───── 行の一覧 ─────

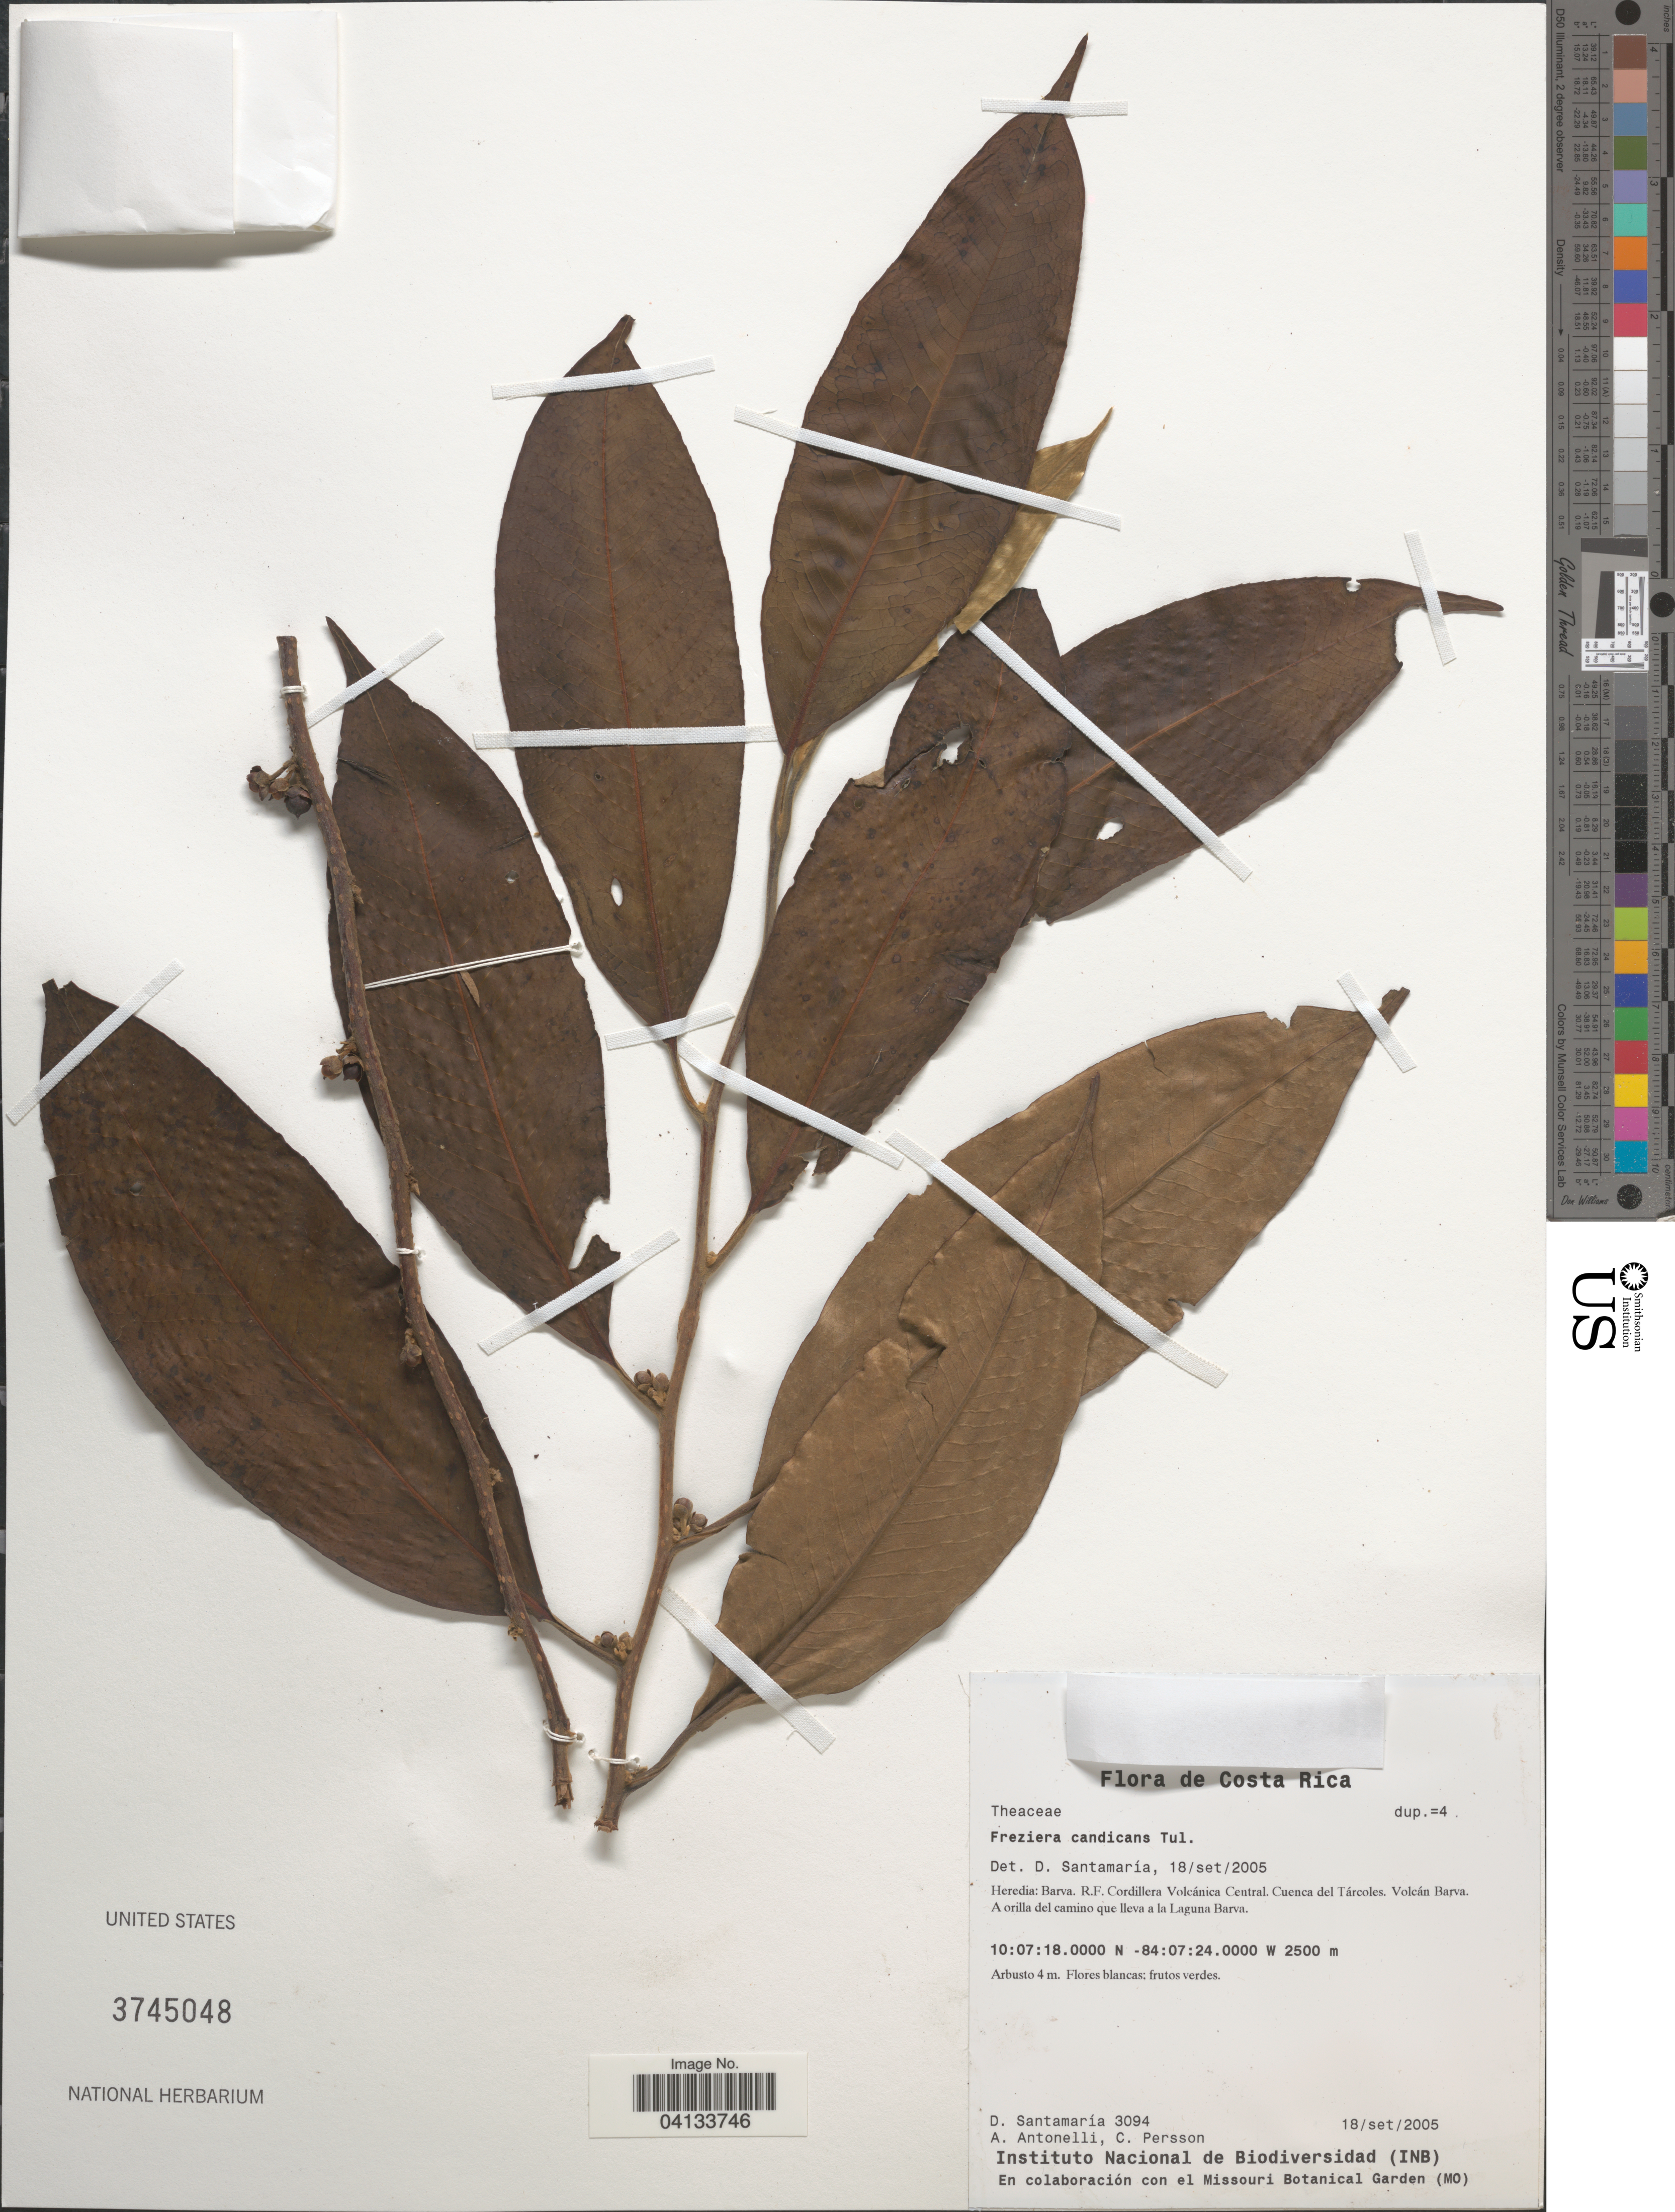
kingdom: Plantae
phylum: Tracheophyta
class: Magnoliopsida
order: Ericales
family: Pentaphylacaceae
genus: Freziera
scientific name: Freziera candicans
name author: Tul.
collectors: D. Santamaria, A. Antonelli & C. Persson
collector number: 3094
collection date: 2005-09-18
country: Costa Rica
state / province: Heredia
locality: Barva. R.F. Cordillera Volcánica Central. Cuenca del Tárcoles. Volcán Barva. A orilla del camino que lleva a la Laguna Barva.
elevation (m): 2500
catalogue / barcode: US 3745048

─────

作成するもの
上の行をすべて一字一句変えずに書き写す。画像は答えに含めない。

演習の結果
kingdom: Plantae
phylum: Tracheophyta
class: Magnoliopsida
order: Ericales
family: Pentaphylacaceae
genus: Freziera
scientific name: Freziera candicans
name author: Tul.
collectors: D. Santamaria, A. Antonelli & C. Persson
collector number: 3094
collection date: 2005-09-18
country: Costa Rica
state / province: Heredia
locality: Barva. R.F. Cordillera Volcánica Central. Cuenca del Tárcoles. Volcán Barva. A orilla del camino que lleva a la Laguna Barva.
elevation (m): 2500
catalogue / barcode: US 3745048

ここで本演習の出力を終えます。